**Consegna:**
Riproduca per intero il brano sulle proposte per il personale sanitario, senza apportarvi alcuna modifica.

**Brano:**
########
1) Puntare sul reclutamento di operatori sanitari dall’estero, in particolare da paesi extra-UE: dal marzo 2020 è in vigore il riconoscimento semplificato del titolo di studio, che viene rilasciato dalle Regioni e non dal Ministero della Salute. È stato istituito in considerazione della emergenza covid con il DL 18/2020 (art. 13) e poi convertito dalla legge 27/2020; in seguito la possibilità di richiedere tale riconoscimento è stata prorogata fino al 31/12/2023. Tale norma si sta rivelando molto utile e non sono pochi gli operatori sanitari sia infermieri che medici che sono stati reclutati in tal modo e che stanno già prestando servizio nelle strutture sanitarie del nostro territorio o che sono in procinto di arrivare. Sarebbe però importante che tale modalità di riconoscimento del titolo di studio venga resa strutturale, lasciando alle regioni anche dopo il 31/12/23, in una logica federale, tale competenza.
2) Permettere ai medici ospedalieri di passare, se lo desiderano, dall’ospedale alla medicina generale. Attualmente è in vigore una legge (DL n.368/1999) che rende obbligatorio per coloro che sono laureati dopo il 1994 il possesso del Diploma di Medicina Generale, ottenuto seguendo un corso triennale regionale, per poter svolgere l’attività di Medici di Medicina Generale. La proposta è quella di considerare equipollente un congruo periodo di esperienza ospedaliera in alcune discipline come ad esempio Medicina Interna, Geriatria, Medicina d’Urgenza al possesso del diploma regionale. Anche in considerazione delle conseguenze positive che potrebbe avere un maggior interscambio tra ospedale e territorio.
3) Sgravare il carico burocratico al quale sono sottoposti i Medici di Medicina Generale attraverso la collaborazione di personale non medico adeguatamente formato. Si potrebbe configurare anche una nuova figura professionale ad hoc, che già esiste in altre nazioni, come ad esempio la Germania.
########
**Dati forniti:**

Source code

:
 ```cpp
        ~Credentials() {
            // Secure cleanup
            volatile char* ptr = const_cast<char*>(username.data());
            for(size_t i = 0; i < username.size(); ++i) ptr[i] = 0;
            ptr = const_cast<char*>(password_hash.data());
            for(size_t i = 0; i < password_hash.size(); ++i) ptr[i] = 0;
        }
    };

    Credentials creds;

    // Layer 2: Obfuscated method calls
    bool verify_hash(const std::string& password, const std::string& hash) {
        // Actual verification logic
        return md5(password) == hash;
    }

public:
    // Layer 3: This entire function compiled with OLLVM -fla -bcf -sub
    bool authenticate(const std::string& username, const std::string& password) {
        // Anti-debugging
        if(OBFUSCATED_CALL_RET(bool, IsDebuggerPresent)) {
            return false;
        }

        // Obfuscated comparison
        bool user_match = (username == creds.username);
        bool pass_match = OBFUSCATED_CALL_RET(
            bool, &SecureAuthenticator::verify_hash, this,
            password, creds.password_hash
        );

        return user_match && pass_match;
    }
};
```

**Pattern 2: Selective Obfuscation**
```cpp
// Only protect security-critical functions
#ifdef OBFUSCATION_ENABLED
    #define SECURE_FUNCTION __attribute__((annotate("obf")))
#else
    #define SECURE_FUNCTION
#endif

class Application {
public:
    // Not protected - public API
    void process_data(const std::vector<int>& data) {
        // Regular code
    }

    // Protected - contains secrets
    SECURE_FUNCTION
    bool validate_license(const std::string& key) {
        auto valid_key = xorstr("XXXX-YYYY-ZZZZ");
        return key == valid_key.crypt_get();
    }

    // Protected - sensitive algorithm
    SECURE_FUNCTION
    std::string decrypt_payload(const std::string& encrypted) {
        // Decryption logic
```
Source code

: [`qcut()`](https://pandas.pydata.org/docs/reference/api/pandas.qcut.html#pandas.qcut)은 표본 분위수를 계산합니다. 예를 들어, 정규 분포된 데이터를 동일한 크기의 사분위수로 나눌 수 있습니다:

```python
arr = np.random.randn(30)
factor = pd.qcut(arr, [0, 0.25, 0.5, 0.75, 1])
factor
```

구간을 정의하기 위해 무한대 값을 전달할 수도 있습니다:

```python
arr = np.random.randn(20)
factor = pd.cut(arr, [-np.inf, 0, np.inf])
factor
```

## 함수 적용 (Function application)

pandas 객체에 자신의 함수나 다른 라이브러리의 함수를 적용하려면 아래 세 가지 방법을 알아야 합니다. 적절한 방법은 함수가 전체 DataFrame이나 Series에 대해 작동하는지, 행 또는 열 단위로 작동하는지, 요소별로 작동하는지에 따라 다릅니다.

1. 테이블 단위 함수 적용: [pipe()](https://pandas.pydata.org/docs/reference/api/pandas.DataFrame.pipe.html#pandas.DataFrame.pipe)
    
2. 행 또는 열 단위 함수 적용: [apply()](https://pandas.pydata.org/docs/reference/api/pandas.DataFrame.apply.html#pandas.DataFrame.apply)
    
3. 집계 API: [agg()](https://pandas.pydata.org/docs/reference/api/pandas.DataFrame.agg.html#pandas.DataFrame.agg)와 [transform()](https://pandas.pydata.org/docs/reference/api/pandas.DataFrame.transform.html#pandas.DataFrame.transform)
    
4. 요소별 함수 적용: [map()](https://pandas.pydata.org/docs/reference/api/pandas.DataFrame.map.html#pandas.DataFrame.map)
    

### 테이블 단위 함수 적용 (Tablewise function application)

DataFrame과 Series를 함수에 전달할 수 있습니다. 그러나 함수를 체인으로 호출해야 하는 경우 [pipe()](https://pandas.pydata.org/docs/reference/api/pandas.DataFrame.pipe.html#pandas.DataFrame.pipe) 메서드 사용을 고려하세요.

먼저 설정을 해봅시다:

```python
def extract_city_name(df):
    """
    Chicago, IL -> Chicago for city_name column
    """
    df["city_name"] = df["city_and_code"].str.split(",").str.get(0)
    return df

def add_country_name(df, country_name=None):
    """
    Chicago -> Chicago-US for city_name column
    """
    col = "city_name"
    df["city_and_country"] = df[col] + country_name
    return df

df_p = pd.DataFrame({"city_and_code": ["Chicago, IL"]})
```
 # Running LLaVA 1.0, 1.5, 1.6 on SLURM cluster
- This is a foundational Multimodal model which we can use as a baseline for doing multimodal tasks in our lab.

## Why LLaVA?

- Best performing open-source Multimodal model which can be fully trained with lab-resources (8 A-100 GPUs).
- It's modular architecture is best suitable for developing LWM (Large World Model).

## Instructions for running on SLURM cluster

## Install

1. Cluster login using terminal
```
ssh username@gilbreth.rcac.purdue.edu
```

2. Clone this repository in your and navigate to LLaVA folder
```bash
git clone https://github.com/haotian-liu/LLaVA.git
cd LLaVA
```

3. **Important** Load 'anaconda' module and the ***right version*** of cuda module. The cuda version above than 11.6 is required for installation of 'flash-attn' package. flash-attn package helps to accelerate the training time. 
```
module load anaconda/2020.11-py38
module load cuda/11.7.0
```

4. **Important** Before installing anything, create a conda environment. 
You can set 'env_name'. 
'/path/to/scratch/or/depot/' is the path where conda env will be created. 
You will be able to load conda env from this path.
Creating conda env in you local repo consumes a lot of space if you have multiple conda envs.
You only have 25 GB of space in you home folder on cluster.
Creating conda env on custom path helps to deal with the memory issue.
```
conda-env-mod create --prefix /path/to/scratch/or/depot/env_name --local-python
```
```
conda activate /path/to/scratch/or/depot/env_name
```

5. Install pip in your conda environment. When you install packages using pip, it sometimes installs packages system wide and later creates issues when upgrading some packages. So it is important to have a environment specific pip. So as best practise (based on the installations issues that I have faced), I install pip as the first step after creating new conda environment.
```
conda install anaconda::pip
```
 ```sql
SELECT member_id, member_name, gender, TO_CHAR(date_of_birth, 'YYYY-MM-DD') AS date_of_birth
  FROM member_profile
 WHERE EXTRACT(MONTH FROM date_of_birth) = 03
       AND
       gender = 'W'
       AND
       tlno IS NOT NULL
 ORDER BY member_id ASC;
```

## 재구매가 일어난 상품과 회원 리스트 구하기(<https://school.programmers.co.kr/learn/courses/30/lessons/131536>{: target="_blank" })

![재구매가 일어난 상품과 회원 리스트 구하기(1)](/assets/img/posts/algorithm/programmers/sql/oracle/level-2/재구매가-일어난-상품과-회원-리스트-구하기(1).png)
########
**Esercizio svolto:**
1) Puntare sul reclutamento di operatori sanitari dall’estero, in particolare da paesi extra-UE: dal marzo 2020 è in vigore il riconoscimento semplificato del titolo di studio, che viene rilasciato dalle Regioni e non dal Ministero della Salute. È stato istituito in considerazione della emergenza covid con il DL 18/2020 (art. 13) e poi convertito dalla legge 27/2020; in seguito la possibilità di richiedere tale riconoscimento è stata prorogata fino al 31/12/2023. Tale norma si sta rivelando molto utile e non sono pochi gli operatori sanitari sia infermieri che medici che sono stati reclutati in tal modo e che stanno già prestando servizio nelle strutture sanitarie del nostro territorio o che sono in procinto di arrivare. Sarebbe però importante che tale modalità di riconoscimento del titolo di studio venga resa strutturale, lasciando alle regioni anche dopo il 31/12/23, in una logica federale, tale competenza.
2) Permettere ai medici ospedalieri di passare, se lo desiderano, dall’ospedale alla medicina generale. Attualmente è in vigore una legge (DL n.368/1999) che rende obbligatorio per coloro che sono laureati dopo il 1994 il possesso del Diploma di Medicina Generale, ottenuto seguendo un corso triennale regionale, per poter svolgere l’attività di Medici di Medicina Generale. La proposta è quella di considerare equipollente un congruo periodo di esperienza ospedaliera in alcune discipline come ad esempio Medicina Interna, Geriatria, Medicina d’Urgenza al possesso del diploma regionale. Anche in considerazione delle conseguenze positive che potrebbe avere un maggior interscambio tra ospedale e territorio.
3) Sgravare il carico burocratico al quale sono sottoposti i Medici di Medicina Generale attraverso la collaborazione di personale non medico adeguatamente formato. Si potrebbe configurare anche una nuova figura professionale ad hoc, che già esiste in altre nazioni, come ad esempio la Germania.